Coinbase Transaction

Definition

A coinbase transaction is the first transaction in every block, creating new coins as the block reward for the miner. It has no inputs (coins come from nowhere) and outputs to the miner's address. This is how new cryptocurrency enters circulation.

Technical Explanation

Unlike regular transactions spending existing UTXOs, coinbase transactions create value per protocol rules. They include the block subsidy (new coins) plus all transaction fees from the block. Miners can include arbitrary data in the coinbase's input field—Bitcoin's genesis block famously contains a newspaper headline.

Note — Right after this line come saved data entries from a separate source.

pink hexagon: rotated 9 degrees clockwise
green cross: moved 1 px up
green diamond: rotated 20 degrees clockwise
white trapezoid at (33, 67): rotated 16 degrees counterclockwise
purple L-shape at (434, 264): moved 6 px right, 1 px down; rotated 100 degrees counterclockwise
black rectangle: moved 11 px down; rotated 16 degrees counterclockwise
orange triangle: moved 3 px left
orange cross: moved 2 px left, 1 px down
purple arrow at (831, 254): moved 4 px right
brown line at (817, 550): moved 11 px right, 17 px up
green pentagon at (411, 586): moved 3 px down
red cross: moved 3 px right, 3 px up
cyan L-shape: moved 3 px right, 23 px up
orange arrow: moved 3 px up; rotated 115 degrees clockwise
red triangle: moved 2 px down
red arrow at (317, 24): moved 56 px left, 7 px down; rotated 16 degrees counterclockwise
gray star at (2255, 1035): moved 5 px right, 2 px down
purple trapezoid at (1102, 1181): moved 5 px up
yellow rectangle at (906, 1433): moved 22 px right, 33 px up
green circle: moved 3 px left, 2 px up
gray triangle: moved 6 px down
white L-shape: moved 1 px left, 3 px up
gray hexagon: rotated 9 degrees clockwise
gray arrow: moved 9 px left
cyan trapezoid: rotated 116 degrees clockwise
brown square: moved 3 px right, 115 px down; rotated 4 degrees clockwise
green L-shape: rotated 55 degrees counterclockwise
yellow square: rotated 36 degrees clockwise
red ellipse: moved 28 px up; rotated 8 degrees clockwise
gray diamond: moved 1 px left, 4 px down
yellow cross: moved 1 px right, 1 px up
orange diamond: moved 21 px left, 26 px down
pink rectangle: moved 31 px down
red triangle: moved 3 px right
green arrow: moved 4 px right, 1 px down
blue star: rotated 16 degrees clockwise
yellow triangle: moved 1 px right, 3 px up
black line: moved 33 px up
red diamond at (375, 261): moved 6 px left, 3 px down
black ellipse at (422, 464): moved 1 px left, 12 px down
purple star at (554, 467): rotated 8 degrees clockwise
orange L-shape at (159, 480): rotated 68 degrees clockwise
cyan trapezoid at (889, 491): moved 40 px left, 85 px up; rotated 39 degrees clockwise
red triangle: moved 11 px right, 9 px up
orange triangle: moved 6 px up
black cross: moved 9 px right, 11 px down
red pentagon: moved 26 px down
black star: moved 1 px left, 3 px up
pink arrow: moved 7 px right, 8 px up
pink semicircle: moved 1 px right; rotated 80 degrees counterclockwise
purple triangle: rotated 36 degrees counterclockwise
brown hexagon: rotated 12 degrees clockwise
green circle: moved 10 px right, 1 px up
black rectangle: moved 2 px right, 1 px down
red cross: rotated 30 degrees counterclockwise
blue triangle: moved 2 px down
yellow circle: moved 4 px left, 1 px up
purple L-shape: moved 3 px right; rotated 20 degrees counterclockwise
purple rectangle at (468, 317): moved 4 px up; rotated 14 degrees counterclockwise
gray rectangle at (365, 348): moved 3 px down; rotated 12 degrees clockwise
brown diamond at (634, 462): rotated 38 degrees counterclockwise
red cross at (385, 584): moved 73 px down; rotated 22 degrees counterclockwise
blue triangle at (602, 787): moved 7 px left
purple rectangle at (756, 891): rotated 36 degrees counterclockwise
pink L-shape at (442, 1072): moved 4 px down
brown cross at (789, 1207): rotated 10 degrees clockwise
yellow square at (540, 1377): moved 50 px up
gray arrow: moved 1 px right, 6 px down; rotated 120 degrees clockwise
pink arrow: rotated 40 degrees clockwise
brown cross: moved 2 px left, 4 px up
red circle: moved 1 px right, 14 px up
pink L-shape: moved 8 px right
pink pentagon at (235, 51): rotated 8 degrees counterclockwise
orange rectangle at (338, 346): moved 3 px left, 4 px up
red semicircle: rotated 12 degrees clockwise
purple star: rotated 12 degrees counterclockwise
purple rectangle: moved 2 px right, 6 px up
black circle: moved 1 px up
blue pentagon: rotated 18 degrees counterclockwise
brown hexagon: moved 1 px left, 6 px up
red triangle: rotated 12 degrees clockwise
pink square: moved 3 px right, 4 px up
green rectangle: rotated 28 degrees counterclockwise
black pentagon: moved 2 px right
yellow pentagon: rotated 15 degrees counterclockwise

Coinbase outputs typically have a maturity period—they cannot be spent for a certain number of blocks (100 in Bitcoin). This protects against spending rewards from blocks that might become orphaned due to reorganizations.

SynX Relevance

SynX block rewards follow the coinbase model: new SYNX enters circulation through mining according to the emission schedule. Miners receive coinbase outputs that mature after sufficient confirmations, securing the network while distributing new supply.

Frequently Asked Questions

Where do new coins come from?
Coinbase transactions create them per protocol rules—controlled by the emission schedule.
Why can't I spend mining rewards immediately?
Maturity period protects against spending rewards from potentially orphaned blocks.
Does coinbase relate to the Coinbase exchange?
The exchange took its name from this concept, but they're technically unrelated.